After that I headed inside and watched TV, catching up with “Love Your Weekend” with Alan Titchmarsh, “Kitchen Garden” with Carol Klien and then “Glorious Gardens from above”. Not bad for someone who didn’t like gardening until a few years ago.
It’s like a drug gardening and if you get a free hand (in other words no one else will help you), you can experiment, recycle, design and buy exactly what you want.
I find though it’s very difficult to throw things away and at the same time tend to reimagine, what things can be. Slow cookers and flu baskets become planters.
Packing cases and old wardrobes become trough planters. I’ve even used old wooden fence posts and raised bed legs. These are items other people will just throw away.
A night photo
To my delight I had three days off this week, Monday, Tuesday and Wednesday so I had a chance finally to do some tidying around the house, as well as in the garden and it stayed dry. Monday and Tuesday were spent, doing housework, getting supplies, delivering and collecting a bike as well as tidy up in the potting shed.
On Tuesday I bought a couple of cacti to refresh my glass bowl display as well as buying two more shrubs and also a potting tray, which was half price at £5.99 (RRP £12.99). Added to this I also cleaned some tools and filled my tool belt with all my gardening hand tools.
So on to Wednesday and it started like the others overcast added to that it wasn’t very warm around 10°C. So it was a case of wrapping up warm in my new gardening camouflage hoodie, rather than enjoying a joyous clothes free one, but still I definitely managed to get all the things done I wanted too.
From early October the weather had been a right mixed bag meaning itwasn’t worth doing many jobs as the weather would just put you back to square one.

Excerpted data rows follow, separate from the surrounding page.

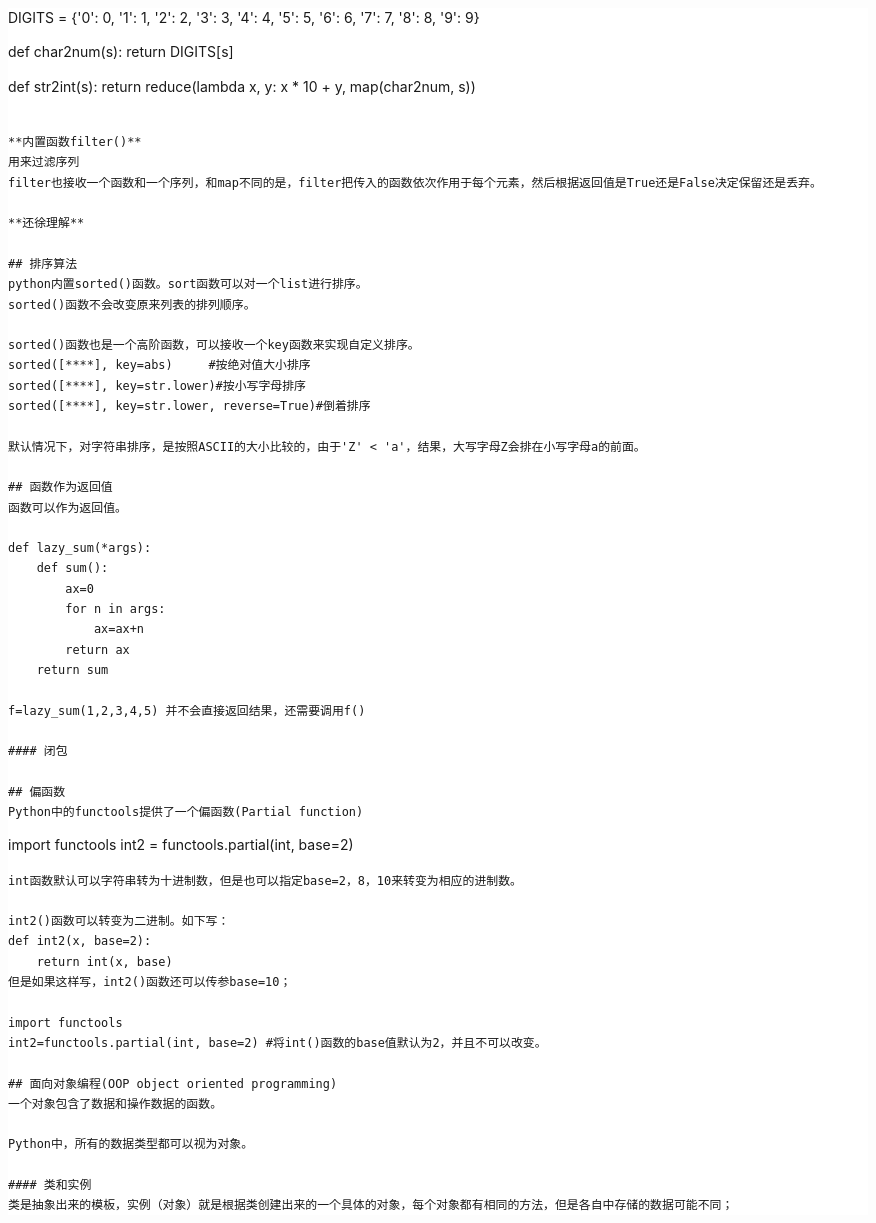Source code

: DIGITS = {'0': 0, '1': 1, '2': 2, '3': 3, '4': 4, '5': 5, '6': 6, '7': 7, '8': 8, '9': 9}

def char2num(s):
    return DIGITS[s]

def str2int(s):
    return reduce(lambda x, y: x * 10 + y, map(char2num, s))
```

**内置函数filter()**
用来过滤序列
filter也接收一个函数和一个序列，和map不同的是，filter把传入的函数依次作用于每个元素，然后根据返回值是True还是False决定保留还是丢弃。

**还徐理解**

## 排序算法
python内置sorted()函数。sort函数可以对一个list进行排序。
sorted()函数不会改变原来列表的排列顺序。

sorted()函数也是一个高阶函数，可以接收一个key函数来实现自定义排序。
sorted([****], key=abs)		#按绝对值大小排序
sorted([****], key=str.lower)#按小写字母排序
sorted([****], key=str.lower, reverse=True)#倒着排序

默认情况下，对字符串排序，是按照ASCII的大小比较的，由于'Z' < 'a'，结果，大写字母Z会排在小写字母a的前面。

## 函数作为返回值
函数可以作为返回值。

def lazy_sum(*args):
	def sum():
		ax=0
		for n in args:
			ax=ax+n
		return ax
	return sum

f=lazy_sum(1,2,3,4,5) 并不会直接返回结果，还需要调用f()

#### 闭包

## 偏函数
Python中的functools提供了一个偏函数(Partial function)
```
import functools
int2 = functools.partial(int, base=2)
```
int函数默认可以字符串转为十进制数，但是也可以指定base=2，8，10来转变为相应的进制数。

int2()函数可以转变为二进制。如下写：
def int2(x, base=2):
	return int(x, base)
但是如果这样写，int2()函数还可以传参base=10；

import functools
int2=functools.partial(int, base=2)	#将int()函数的base值默认为2，并且不可以改变。

## 面向对象编程(OOP object oriented programming)
一个对象包含了数据和操作数据的函数。

Python中，所有的数据类型都可以视为对象。

#### 类和实例
类是抽象出来的模板，实例（对象）就是根据类创建出来的一个具体的对象，每个对象都有相同的方法，但是各自中存储的数据可能不同；

```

Firstly I managed to rake up most of the leaves around the garden, before going on to scarify the lawn, with my trusty rake.
This had the advantage of getting all the moss out of the lawn and meant as it was a little wet I didn’t get my new Wolf Garden moss rake filthy dirty before I had a chance to use it properly. I will wait until Springtime I think to use that.
I got around 5 bucket loads of moss out, which hopefully means it won’t hand on to the moisture and prevent the lawn drying out.I did look into whether I could use the lawn moss for anything else, and here’s what I found.
I found that dead moss raked out of lawns, can be added to the compost heap. Although slow to rot in bulk, moss can be composted if well mixed with plenty (four times the volume of the moss) of other ingredients.
Moss can be stored and added gradually as other ingredients become available. This time I just put it in the green bin but maybe next time I will if I can sort out a composter.
It was hard graft, but good exercise although I may bring the winter mower out to give it a last cut to get rid of the shabbiness. The next job was to cut down all the dead and rotting blooms and vegetation in the pots, troughs as well as dumping the soil in the hanging baskets.
This all went in the green bin, which is now half full and not due to be emptied until March, as they emptied it for the last time at around 8.30 this morning.
As the rain clouds appeared and the light began to fade, I started the final job planting the rest of the spring bulbs in pots as well as planting two euronymous plants out the front, which had been hanging around on the patio, still in shop pots for ages. At around 4.30 I went inside for a long soak and a hot coffee.